A Friedmann-Lemaître-Robertson-Walker (FLRW) model is a model a) based
on GR and b) homogeneous and isotropic. It can contain an arbitrary
number of components with various equations of state. Historically, and
probably physically as well, the most important have been
non-relativistic matter (known as "dust" in cosmology, where a dust
particle is a supercluster of galaxies), radiation, and the cosmological
constant. Due to the different equations of state, the respective
energy densities evolve differently with time, hence radiation is most
important at the beginning, then matter, then the cosmological constant.
But as you mention there are many other possibilities for cosmological
models based on GR.
50--100 years ago, homogeneity and isotropy were essentially simplifying
assumptions. Today, they are observational facts. (To be more exact,
we observe a high degree of isotropy which implies homogeneity unless we
are in a special location for which there is no evidence.)
> If a "big bang" could happen
> in our brane (taking a concept from M-theory), it may not have been
> unique. Suppose a "big bang" happened before our present one and it's
> way, way out there and expanding faster than we are. What would that
> look like? It happened long, long ago so star formation has stopped.
> All it would consist of would be red dwarfs, whose spectra might look
> something like the CMBR.
Regardless of the other points, the idea that the CMB is reprocessed
starlight is an old one, going back at least to Fred Hoyle who wanted to
have an explanation for the CMB in the steady-state model. The presence
of the CMB doesn't directly contradict the steady-state model (though in
that model its temperature would be constant while in conventional
cosmology it decreases with time, something which one could at least in
principle measure), but it is not something which arises naturally.
However, today so many details about the CMB are known that reprocessed
starlight is not a valid explanation. (By coincidence, the energy in
the CMB is about the same as that in starlight.)
> THAT would overthrow the FLRW model since all
> of our big bang is not all that there is. There's other stuff out there
> that has a gravitational effect on us, as well as spacetime itself.

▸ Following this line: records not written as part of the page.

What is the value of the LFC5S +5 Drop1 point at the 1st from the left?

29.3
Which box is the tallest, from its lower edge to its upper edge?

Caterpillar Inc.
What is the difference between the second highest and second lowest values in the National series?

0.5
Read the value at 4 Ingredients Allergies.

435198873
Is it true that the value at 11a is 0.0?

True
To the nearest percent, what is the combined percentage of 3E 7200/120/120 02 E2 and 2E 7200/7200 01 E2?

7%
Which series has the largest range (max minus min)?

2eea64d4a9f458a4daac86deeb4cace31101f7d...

Yes and no. Conceptually, yes. However, it is known that an FLRW model
is a good description of our Universe, and that would still be the case
even if the big picture were different.
> It might also do away with FLRW's need for dark energy. GR predicts
> that, since we are closer to this expanding side of the previous "big
> bang," we would be dragged (accelerated) along its line of motion by the
> Lense-Thirring effect, thus explaining dark energy.
Does that explanation work quantitatively?

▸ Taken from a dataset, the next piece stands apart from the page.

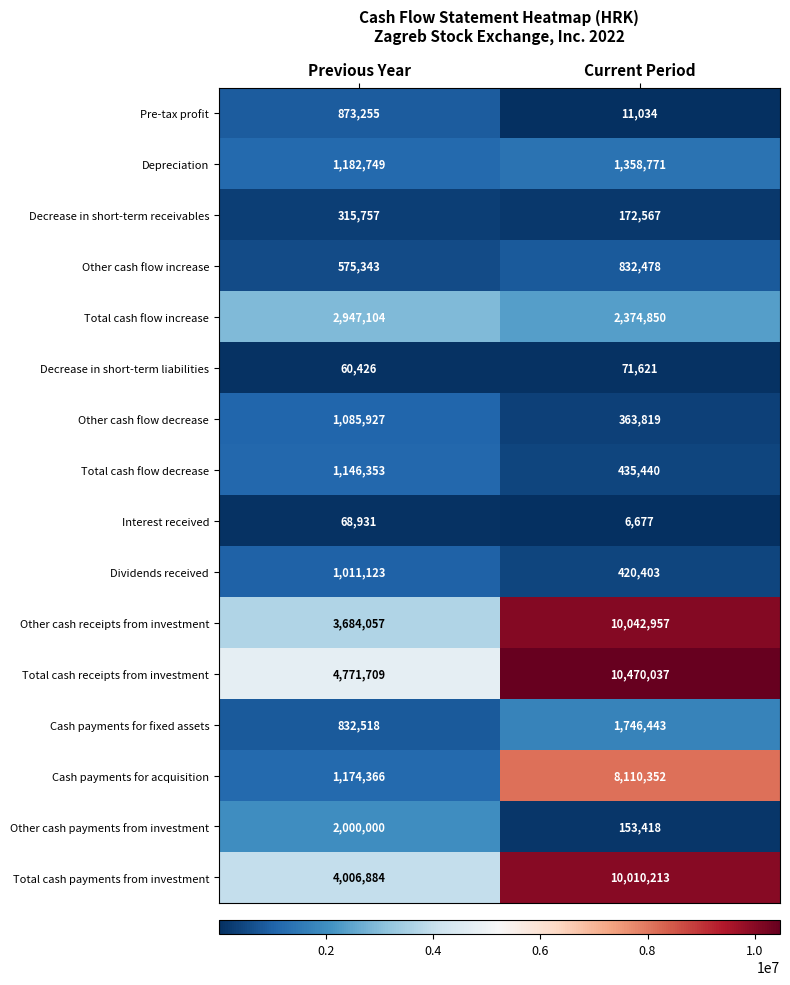

What is the difference between the highest and lowest values at Previous Year?

4711283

I always wonder why people think that they have to explain dark energy.
GR has two physical constants, G and Lambda. Hardly anyone wants to
explain G in the same manner, i.e. explain why it is non-zero, calculate
its value from something else, and so on. That does not rule out that
dark energy might be something which behaves like the cosmological
constant (note that there is no evidence that dark energy---a more
general term---is anything more complicated that the cosmological
constant), but in that case one would have to explain why Lambda, the
"bare" cosmological constant, is zero. Usually if Nature has a degree
of freedom it is used and the absence of something like that, i.e. a
parameter being zero, implies a new symmetry, quantum number,
conservation law, etc., and the burden of proof is on those who make
> The ekpyrotic theory of Steinhardt, Khoury, Turok and Ovrut, suitably
> modified and verified, could do a GREAT deal of damage to our present
> cosmological model.
Suffice it to say that it has not (yet?) convinced the community.
Again, a modified version would have to make concrete, testable
predictions for it to be verified (in the sense that none of those
predictions rule it out).
> Whether this flight of fancy has any semblance of
> reality, I think FLRW is in trouble.
Why do you think that FLRW is in trouble?